Unfortunately, the ShurePlus Play application falls into this category. First of all, I'll admit that the included equaliser is very accurate and allows you to create presets to the nearest decibel, which is really a big plus, especially if the sound signature of the Shure Aonic 50 isn't low enough for your taste, for example.
But for most of the other situations, it is more or less having zero customization levels. Why offer 10 levels for the transparency mode, and only two for the ANC (normal and max)? Apart from this nonsense, I find the application much less customizable than Sony's Headphones Connect.
... limited battery life
The manufacturer announces up to 20 hours of battery life on a single charge.
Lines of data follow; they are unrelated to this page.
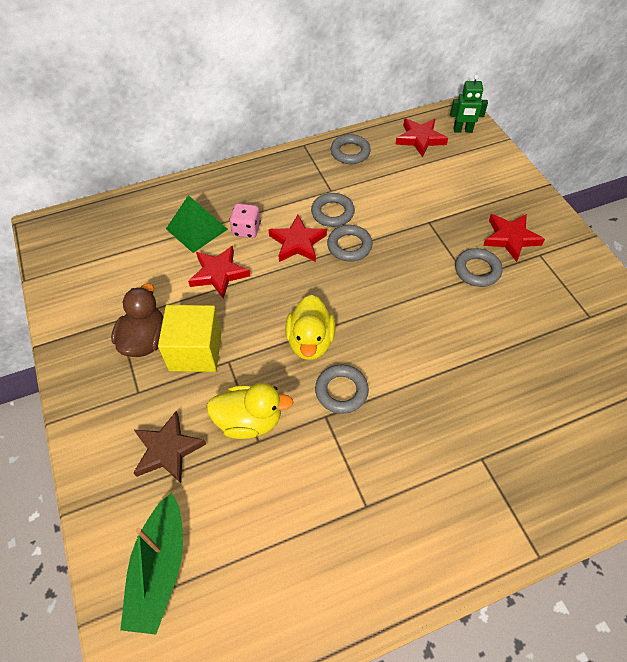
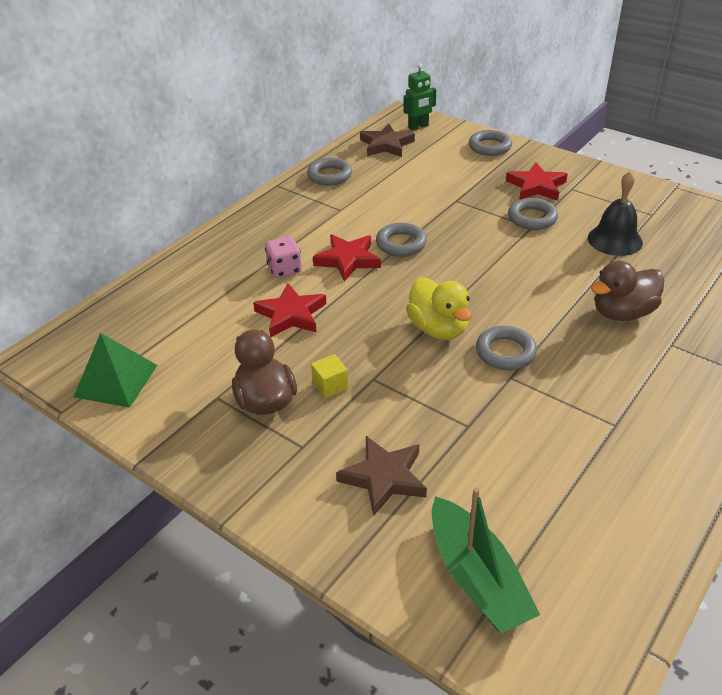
camera: 30 degrees left, 15 degrees down
(195, 351) = (330, 385): yellow cube -> yellow cube, size x0.46
(196, 229) = (229, 288): green pyramid -> green pyramid (116, 380)
(249, 421) = (443, 414): yellow duck -> none
(332, 213) = (359, 225): grey ring -> grey ring (489, 147)
(420, 139) = (386, 145): red star -> brown star
(469, 405) = (622, 313): none -> brown duck
(530, 328) = (615, 240): none -> black bell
But Shure doesn't say whether those 20 hours can be achieved with or without the ANC turned on, or how long it takes to fully charge the headset, let alone whether you can enjoy a few hours of listening with only 10 or 15 minutes of charging, as some competitors do.
Overall, with almost constant use on my office hours (9am-6pm minimum) and 2 hours at home in the evening, all with the ANC activated, the headset lasted me for about a day and a half each time before I had to plug in the headset to get its juices up again.
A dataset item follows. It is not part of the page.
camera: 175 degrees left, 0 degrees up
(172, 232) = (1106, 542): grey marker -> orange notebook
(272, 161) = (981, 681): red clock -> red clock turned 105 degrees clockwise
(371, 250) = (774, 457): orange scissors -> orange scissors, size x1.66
Be careful, however, because the headset does not come with a built-in sensor that is able to detect whether you have taken it off and goes into sleep mode. This means you will need to have a keen presence of mind to know whether it is turned on or otherwise. The Aonic 50 will rely on USB-C charging which unfortunately, is not the fastest in the world, but with a 30W Warp Charge 30T, I was able to fully charge it in about 2 hours.
Even Jabra and its Elite 85h, which is very good and often wrongly panned by reviewers, lasts for almost 36 hours.
So the battery life of the Shure Aonic 50 is not a real defect, as it still lasts as printed on the specifications sheet, but the battery life is not good enough to be considered an asset on a pair of headphones that carries a price tag which crosses the $400 mark.
Conclusion: are the Shure Aonic 50 a good choice?
Now then, is the Shure Aonic 50 worth splurging $400 on? When you know that the Sony WH-1000XM3, the current reference device in the market, which is still praised by critics and users almost unanimously, sells for around $300 as new, then it's hard to recommend anything else.
But there's no denying that Shure is making a great first step in the consumer wireless headset market. The Shure Aonic 50 has an identity, a character that it expresses through its sound signature that goes against the grain.
It's a nice thumbs-up to the competition that Shure has jumped into the fray, by relying on its know-how rather than trying to emulate its rivals. This makes the Shure Aonic 50 the ultimate Hi-Fi Bluetooth headset with ANC.
Noise reduction is poorer than on a Bose NCH 700 and the experience is less customizable than on a Sony WH-1000XM3. However, if you're just talking about sound with a capital "S", then the Shure Aonic 50 is a great choice, better than Bose, and at least as good as Sony (if you're not too fond of overdriven bass).
And if they were to drop in price, I would recommend them without any hesitation.